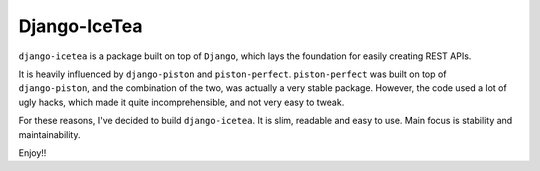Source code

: Django-IceTea
==================
``django-icetea`` is a package built on top of ``Django``, which lays the
foundation for easily creating REST APIs.

It is heavily influenced by ``django-piston`` and
``piston-perfect``. ``piston-perfect`` was built on top of ``django-piston``,
and the combination of the two, was actually a very stable package. However,
the code used a lot of ugly hacks, which made it quite incomprehensible, and not very easy to tweak.

For these reasons, I've decided to build ``django-icetea``. It is slim,
readable and easy to use. Main focus is stability and maintainability.

Enjoy!!


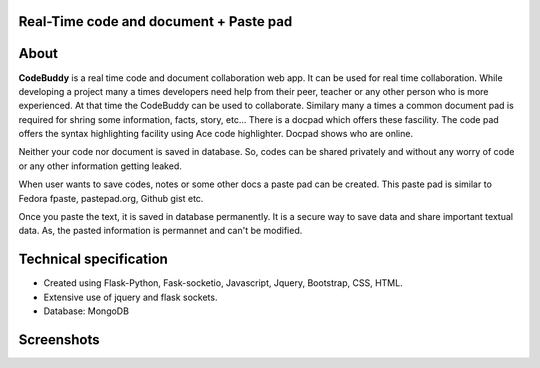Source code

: Real-Time code and document + Paste pad
+++++++++++++++++++++++++++++++++++++++++++

About
+++++++++

**CodeBuddy** is a real time code and document collaboration web app. It can be used for real time collaboration. While developing a project many a times developers need help from their peer, teacher or any other person who is more experienced. At that time the CodeBuddy can be used to collaborate. Similary many a times a common document pad is required for shring some information, facts, story, etc... There is a docpad which offers these fascility. 
The code pad offers the syntax highlighting facility using Ace code highlighter. Docpad shows who are online.

Neither your code nor document is saved in database. So, codes can be shared privately and without any worry of code or any other information getting leaked.

When user wants to save codes, notes or some other docs a paste pad can be created. This paste pad is similar to Fedora fpaste, pastepad.org, Github gist etc. 

Once you paste the text, it is saved in database permanently. It is a secure way to save data and share important textual data. As, the pasted information is permannet and can't be modified.


Technical specification
+++++++++++++++++++++++++

* Created using Flask-Python, Fask-socketio, Javascript, Jquery, Bootstrap, CSS, HTML. 

* Extensive use of jquery and flask sockets.

* Database: MongoDB 

Screenshots
++++++++++++

.. image:: screenshots/code.png
    :height: 300px
    :width: 400px
    :alt: NQL algorithm flow chart
    :align: center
::::::::
▶ **DESCRIPTION OF THE TASK**: Word for word, restate the whole listing and drop the images.

▶ **TASK ANSWER**:
Source code

: Django-IceTea
==================
``django-icetea`` is a package built on top of ``Django``, which lays the
foundation for easily creating REST APIs.

It is heavily influenced by ``django-piston`` and
``piston-perfect``. ``piston-perfect`` was built on top of ``django-piston``,
and the combination of the two, was actually a very stable package. However,
the code used a lot of ugly hacks, which made it quite incomprehensible, and not very easy to tweak.

For these reasons, I've decided to build ``django-icetea``. It is slim,
readable and easy to use. Main focus is stability and maintainability.

Enjoy!!


Source code

: Real-Time code and document + Paste pad
+++++++++++++++++++++++++++++++++++++++++++

About
+++++++++

**CodeBuddy** is a real time code and document collaboration web app. It can be used for real time collaboration. While developing a project many a times developers need help from their peer, teacher or any other person who is more experienced. At that time the CodeBuddy can be used to collaborate. Similary many a times a common document pad is required for shring some information, facts, story, etc... There is a docpad which offers these fascility. 
The code pad offers the syntax highlighting facility using Ace code highlighter. Docpad shows who are online.

Neither your code nor document is saved in database. So, codes can be shared privately and without any worry of code or any other information getting leaked.

When user wants to save codes, notes or some other docs a paste pad can be created. This paste pad is similar to Fedora fpaste, pastepad.org, Github gist etc. 

Once you paste the text, it is saved in database permanently. It is a secure way to save data and share important textual data. As, the pasted information is permannet and can't be modified.


Technical specification
+++++++++++++++++++++++++

* Created using Flask-Python, Fask-socketio, Javascript, Jquery, Bootstrap, CSS, HTML. 

* Extensive use of jquery and flask sockets.

* Database: MongoDB 

Screenshots
++++++++++++

.. image:: screenshots/code.png
    :height: 300px
    :width: 400px
    :alt: NQL algorithm flow chart
    :align: center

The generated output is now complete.